The organization continues to grow, and along with a new office in Kamloops, they will be working on establishing a BIPOC soccer association program for BIPOC children and youth.

“There’s a lot of barriers for accessibility for recreation programs for people of colour and Indigenous peoples so we’re creating our own, for them to have those opportunities. We want it to be open to everyone but once again it has to be for the population that has the least accessibility to certain services and certain things in their community.”

UGTS is also planning cultural camps for Indigenous children and youth, for monthly programming on the land, and they have interest from individuals in Louisiana and Alberta to start up chapters.

“It’s just been really incredible. The people and the staff we have, who work one to one with the kids and their families, for me it has been an incredible journey every day to watch a vision unfold right before your eyes with the people who believe in that, who get that, who have lived experience that they understand.”

How to Support

UGTS is a registered charity but is not provincially funded so they rely on grants and donations. You can make a donation and also help spread the word. Many clients come to UGTS through word of mouth and referrals, not always through the internet as Debra says many might not have connectivity at home or even access to a computer. 
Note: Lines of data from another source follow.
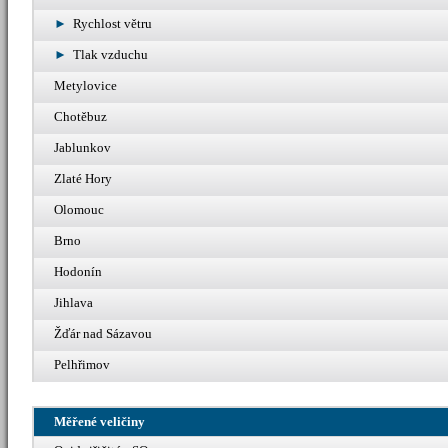
Rychlost větru
Tlak vzduchu
Metylovice
Chotěbuz
Jablunkov
Zlaté Hory
Olomouc
Brno
Hodonín
Jihlava
Žďár nad Sázavou
Pelhřimov
Měřené veličiny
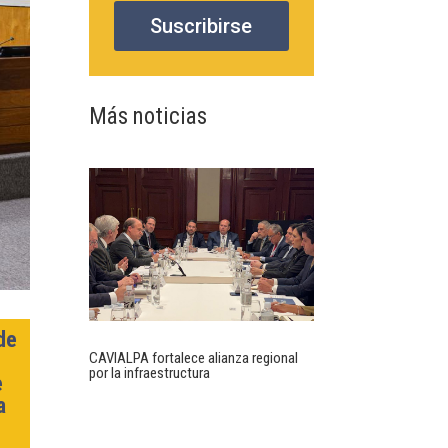
Suscribirse
Más noticias
de
CAVIALPA fortalece alianza regional
por la infraestructura
e
a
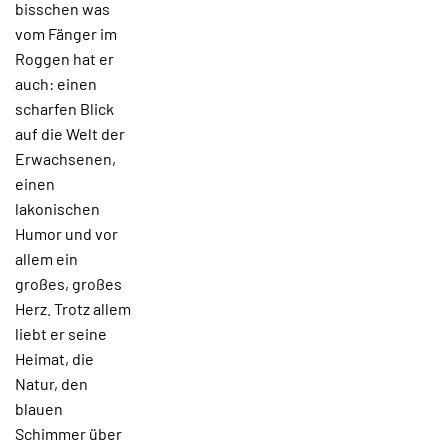
bisschen was
vom Fänger im
Roggen hat er
auch: einen
scharfen Blick
auf die Welt der
Erwachsenen,
einen
lakonischen
Humor und vor
allem ein
großes, großes
Herz. Trotz allem
liebt er seine
Heimat, die
Natur, den
blauen
Schimmer über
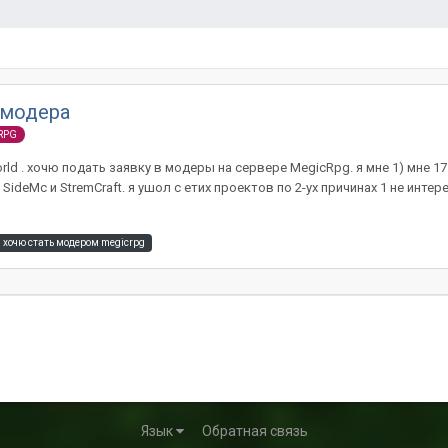
 модера
eRPG
ld . хочю подать заявку в модеры на сервере MegicRpg. я мне 1) мне 17
ideMc и StremCraft. я ушол с етих проектов по 2-ух причинах 1 не интер
хочю стать модером megicrpg
Язык
Обратная связь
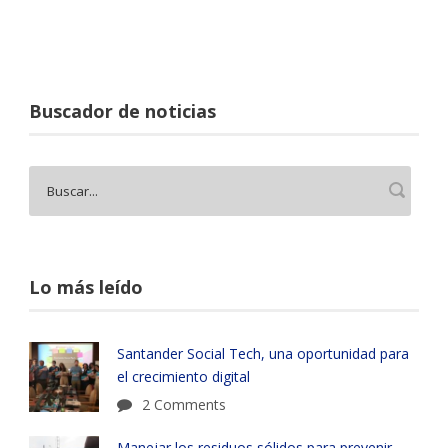
Buscador de noticias
Lo más leído
Santander Social Tech, una oportunidad para
el crecimiento digital
2 Comments
Manejar los residuos sólidos para prevenir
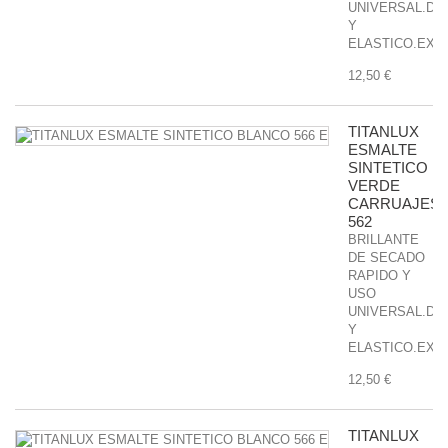
UNIVERSAL.DU
Y
ELASTICO.EXCE
12,50 €
TITANLUX
ESMALTE
SINTETICO
VERDE
CARRUAJES
562
BRILLANTE
DE SECADO
RAPIDO Y
USO
UNIVERSAL.DU
Y
ELASTICO.EXCE
12,50 €
TITANLUX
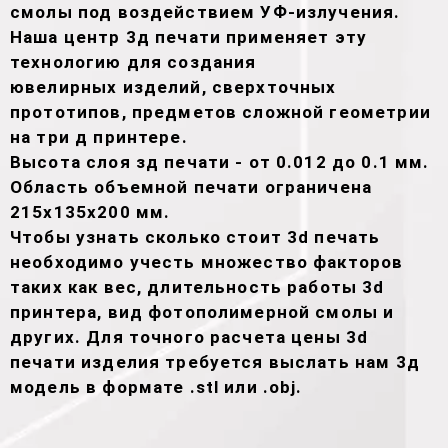
смолы под воздействием УФ-излучения.
Наша центр 3д печати применяет эту
технологию для создания
ювелирных изделий, сверхточных
прототипов, предметов сложной геометрии
на три д принтере.
Высота слоя зд печати - от 0.012 до 0.1 мм.
Область объемной печати ограничена
215х135х200 мм.
Чтобы узнать сколько стоит 3d печать
необходимо учесть множество факторов
таких как вес, длительность работы 3d
принтера, вид фотополимерной смолы и
других. Для точного расчета цены 3d
печати изделия требуется выслать нам 3д
модель в формате .stl или .obj.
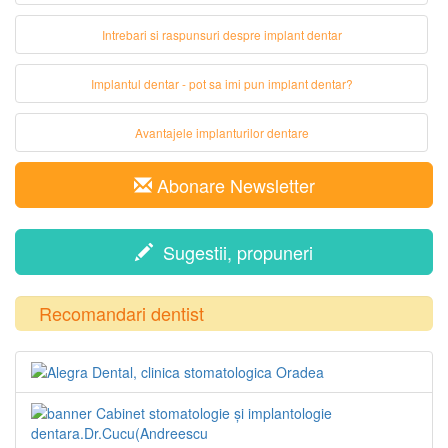
Intrebari si raspunsuri despre implant dentar
Implantul dentar - pot sa imi pun implant dentar?
Avantajele implanturilor dentare
Abonare Newsletter
Sugestii, propuneri
Recomandari dentist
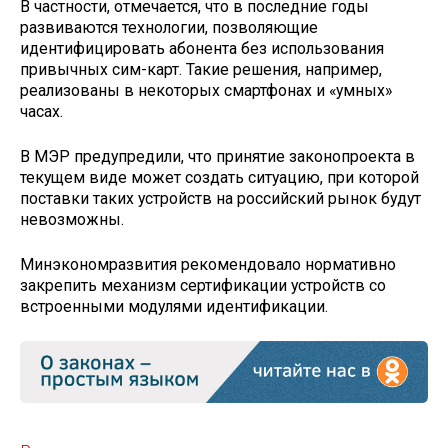
В частности, отмечается, что в последние годы
развиваются технологии, позволяющие
идентифицировать абонента без использования
привычных сим-карт. Такие решения, например,
реализованы в некоторых смартфонах и «умных»
часах.
В МЭР предупредили, что принятие законопроекта в
текущем виде может создать ситуацию, при которой
поставки таких устройств на российский рынок будут
невозможны.
Минэкономразвития рекомендовало нормативно
закрепить механизм сертификации устройств со
встроенными модулями идентификации.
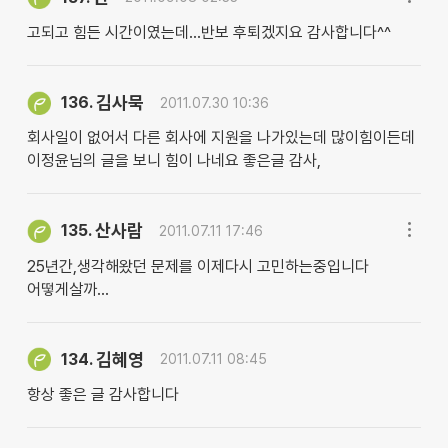
고되고 힘든 시간이였는데...반보 후퇴겠지요 감사합니다^^
김사묵
136.
2011.07.30 10:36
회사일이 없어서 다른 회사에 지원을 나가있는데 많이힘이든데
이정윤님의 글을 보니 힘이 나네요 좋은글 감사,
산사람
135.
2011.07.11 17:46
25년간,생각해왔던 문제를 이제다시 고민하는중입니다
어떻게살까...
김혜영
134.
2011.07.11 08:45
항상 좋은 글 감사합니다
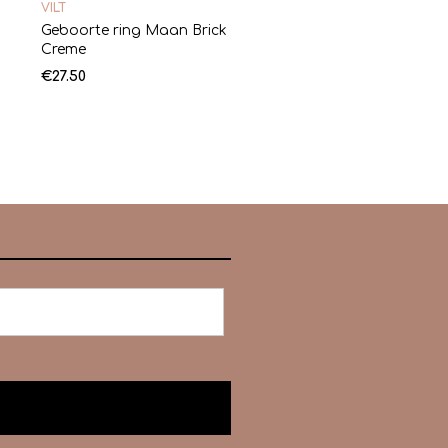
VILT
Geboorte ring Maan Brick
Creme
€
27.50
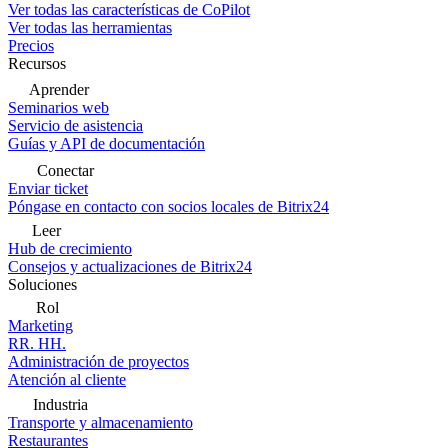
Ver todas las características de CoPilot
Ver todas las herramientas
Precios
Recursos
Aprender
Seminarios web
Servicio de asistencia
Guías y API de documentación
Conectar
Enviar ticket
Póngase en contacto con socios locales de Bitrix24
Leer
Hub de crecimiento
Consejos y actualizaciones de Bitrix24
Soluciones
Rol
Marketing
RR. HH.
Administración de proyectos
Atención al cliente
Industria
Transporte y almacenamiento
Restaurantes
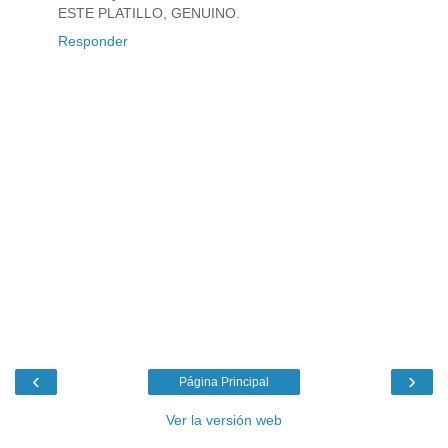
ESTE PLATILLO, GENUINO.
Responder
‹
›
Página Principal
Ver la versión web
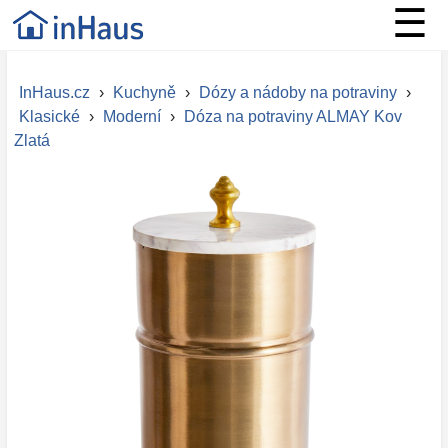
☰
InHaus.cz
›
Kuchyně
›
Dózy a nádoby na potraviny
›
Klasické
›
Moderní
›
Dóza na potraviny ALMAY Kov
Zlatá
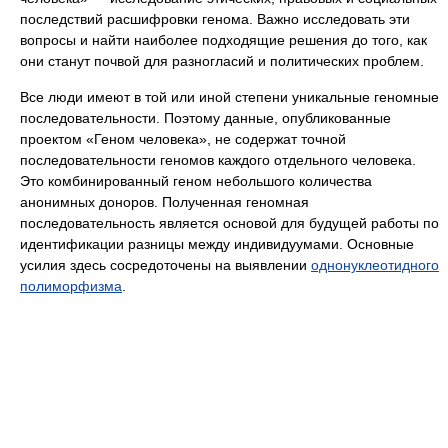
последствий расшифровки генома. Важно исследовать эти
вопросы и найти наиболее подходящие решения до того, как
они станут почвой для разногласий и политических проблем.
Все люди имеют в той или иной степени уникальные геномные
последовательности. Поэтому данные, опубликованные
проектом «Геном человека», не содержат точной
последовательности геномов каждого отдельного человека.
Это комбинированный геном небольшого количества
анонимных доноров. Полученная геномная
последовательность является основой для будущей работы по
идентификации разницы между индивидуумами. Основные
усилия здесь сосредоточены на выявлении
однонуклеотидного
полиморфизма
.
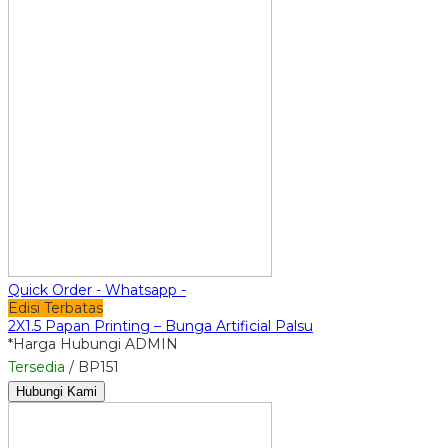
Quick Order - Whatsapp -
Edisi Terbatas
2X1.5 Papan Printing – Bunga Artificial Palsu
*Harga Hubungi ADMIN
Tersedia
/ BP151
Hubungi Kami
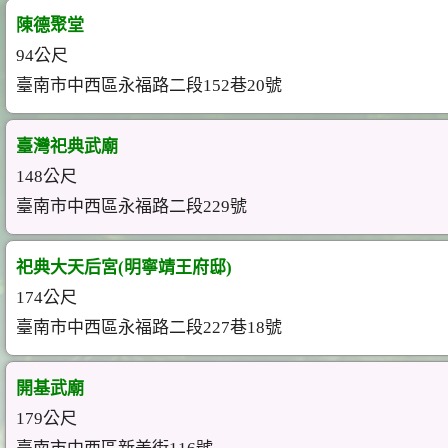
陳德聚堂
94公尺
臺南市中西區永福路二段152巷20號
臺灣祀典武廟
148公尺
臺南市中西區永福路二段229號
祀典大天后宮(明寧靖王府邸)
174公尺
臺南市中西區永福路二段227巷18號
開基武廟
179公尺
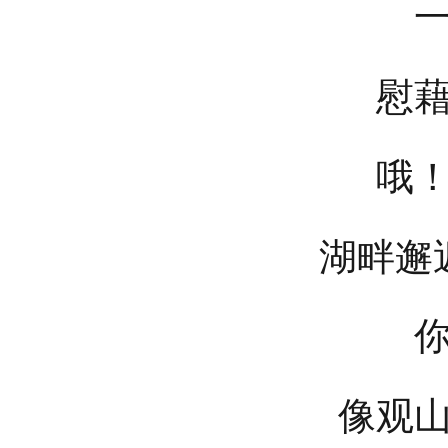
慰
哦
湖畔邂
像观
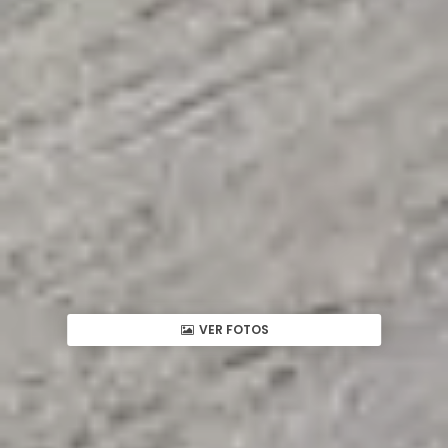
VER FOTOS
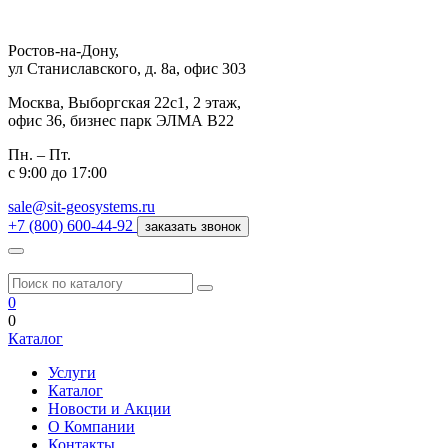
Ростов-на-Дону,
ул Станиславского, д. 8а, офис 303
Москва,
Выборгская 22с1, 2 этаж,
офис 36, бизнес парк ЭЛМА В22
Пн. – Пт.
с 9:00 до 17:00
sale@sit-geosystems.ru
+7 (800) 600-44-92
заказать звонок
0
0
Каталог
Услуги
Каталог
Новости и Акции
О Компании
Контакты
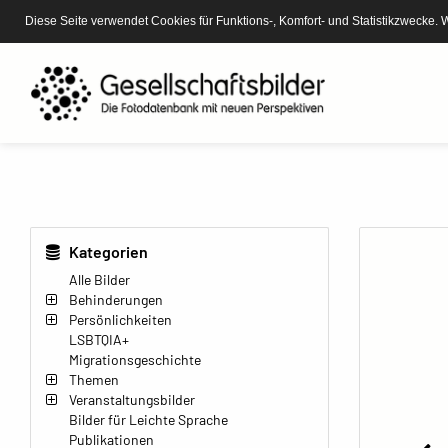
Diese Seite verwendet Cookies für Funktions-, Komfort- und Statistikzwecke. 
Kategorien
Alle Bilder
Behinderungen
Persönlichkeiten
LSBTQIA+
Migrationsgeschichte
Themen
Veranstaltungsbilder
Bilder für Leichte Sprache
Publikationen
“We don’t turn anyone away and our turnaround time is 48 hours to put services in place for families. Not six months. 48 hours. If we get a call at three in the morning we do answer the phone, because no one calls you at three in the morning for no reason.”

At its core, UGTS’s practices are based on the Coast Salish way of being in community, being in relationships, and being in service of others.

“It’s about the bigger change. It’s about the people who have had all these incredible barriers, generation after generation, and their kids go through it and their kids – it needs to stop. It truly does. It needs to come to a place where they can just breathe and have some hope.”